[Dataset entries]
────────────────
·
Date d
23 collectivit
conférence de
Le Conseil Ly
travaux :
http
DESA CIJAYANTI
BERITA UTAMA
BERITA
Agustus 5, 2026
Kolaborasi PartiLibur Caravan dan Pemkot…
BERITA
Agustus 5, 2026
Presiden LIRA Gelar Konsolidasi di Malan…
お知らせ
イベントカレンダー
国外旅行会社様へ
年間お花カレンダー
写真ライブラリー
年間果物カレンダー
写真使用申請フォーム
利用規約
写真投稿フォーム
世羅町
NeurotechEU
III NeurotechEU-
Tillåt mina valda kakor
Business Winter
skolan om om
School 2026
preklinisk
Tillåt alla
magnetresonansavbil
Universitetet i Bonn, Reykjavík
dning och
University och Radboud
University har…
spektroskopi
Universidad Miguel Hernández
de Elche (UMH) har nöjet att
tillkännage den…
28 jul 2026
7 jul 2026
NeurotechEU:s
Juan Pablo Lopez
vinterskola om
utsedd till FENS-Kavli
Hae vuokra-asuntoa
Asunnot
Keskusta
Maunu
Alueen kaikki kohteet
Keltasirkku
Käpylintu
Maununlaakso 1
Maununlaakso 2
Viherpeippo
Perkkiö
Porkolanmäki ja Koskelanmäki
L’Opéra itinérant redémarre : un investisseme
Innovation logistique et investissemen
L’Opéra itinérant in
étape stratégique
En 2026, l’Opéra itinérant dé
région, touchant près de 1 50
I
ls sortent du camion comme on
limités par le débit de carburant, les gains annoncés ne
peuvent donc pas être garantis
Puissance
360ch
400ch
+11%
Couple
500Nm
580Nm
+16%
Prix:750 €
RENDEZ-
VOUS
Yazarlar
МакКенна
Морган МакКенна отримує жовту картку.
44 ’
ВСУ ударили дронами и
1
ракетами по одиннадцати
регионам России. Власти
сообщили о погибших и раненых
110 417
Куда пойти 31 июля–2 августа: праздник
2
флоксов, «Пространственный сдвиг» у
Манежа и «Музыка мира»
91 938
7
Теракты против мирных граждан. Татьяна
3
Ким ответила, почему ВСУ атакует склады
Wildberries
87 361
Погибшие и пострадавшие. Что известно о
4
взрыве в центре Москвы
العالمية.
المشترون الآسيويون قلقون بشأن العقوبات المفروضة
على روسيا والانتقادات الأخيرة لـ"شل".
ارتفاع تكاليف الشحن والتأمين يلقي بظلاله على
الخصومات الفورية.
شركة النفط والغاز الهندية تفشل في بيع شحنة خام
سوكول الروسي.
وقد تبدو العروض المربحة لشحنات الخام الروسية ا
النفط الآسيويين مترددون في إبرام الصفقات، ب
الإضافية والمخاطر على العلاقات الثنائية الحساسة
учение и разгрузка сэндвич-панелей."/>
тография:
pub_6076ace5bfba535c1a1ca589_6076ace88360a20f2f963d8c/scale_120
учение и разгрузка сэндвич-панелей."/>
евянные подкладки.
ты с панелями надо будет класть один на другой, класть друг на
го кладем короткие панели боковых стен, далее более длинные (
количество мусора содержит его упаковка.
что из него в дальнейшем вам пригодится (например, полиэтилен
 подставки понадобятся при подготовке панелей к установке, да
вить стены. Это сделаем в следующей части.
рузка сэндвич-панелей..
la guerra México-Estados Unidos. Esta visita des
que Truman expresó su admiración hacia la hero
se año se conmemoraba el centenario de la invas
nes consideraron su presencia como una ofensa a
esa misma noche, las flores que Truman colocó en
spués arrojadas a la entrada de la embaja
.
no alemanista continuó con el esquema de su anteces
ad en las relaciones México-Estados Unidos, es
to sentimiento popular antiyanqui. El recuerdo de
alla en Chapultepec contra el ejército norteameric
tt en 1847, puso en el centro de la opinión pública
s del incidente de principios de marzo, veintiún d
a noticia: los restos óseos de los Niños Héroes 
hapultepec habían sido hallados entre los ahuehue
────────────────
Your assignment: Starting at the line that has "magnetresonansavbil" in the records above, restate word for word every line until the one that has "взрыве в центре Москвы", and include that one as well.

Answer for the task:
magnetresonansavbil
Universitetet i Bonn, Reykjavík
dning och
University och Radboud
University har…
spektroskopi
Universidad Miguel Hernández
de Elche (UMH) har nöjet att
tillkännage den…
28 jul 2026
7 jul 2026
NeurotechEU:s
Juan Pablo Lopez
vinterskola om
utsedd till FENS-Kavli
Hae vuokra-asuntoa
Asunnot
Keskusta
Maunu
Alueen kaikki kohteet
Keltasirkku
Käpylintu
Maununlaakso 1
Maununlaakso 2
Viherpeippo
Perkkiö
Porkolanmäki ja Koskelanmäki
L’Opéra itinérant redémarre : un investisseme
Innovation logistique et investissemen
L’Opéra itinérant in
étape stratégique
En 2026, l’Opéra itinérant dé
région, touchant près de 1 50
I
ls sortent du camion comme on
limités par le débit de carburant, les gains annoncés ne
peuvent donc pas être garantis
Puissance
360ch
400ch
+11%
Couple
500Nm
580Nm
+16%
Prix:750 €
RENDEZ-
VOUS
Yazarlar
МакКенна
Морган МакКенна отримує жовту картку.
44 ’
ВСУ ударили дронами и
1
ракетами по одиннадцати
регионам России. Власти
сообщили о погибших и раненых
110 417
Куда пойти 31 июля–2 августа: праздник
2
флоксов, «Пространственный сдвиг» у
Манежа и «Музыка мира»
91 938
7
Теракты против мирных граждан. Татьяна
3
Ким ответила, почему ВСУ атакует склады
Wildberries
87 361
Погибшие и пострадавшие. Что известно о
4
взрыве в центре Москвы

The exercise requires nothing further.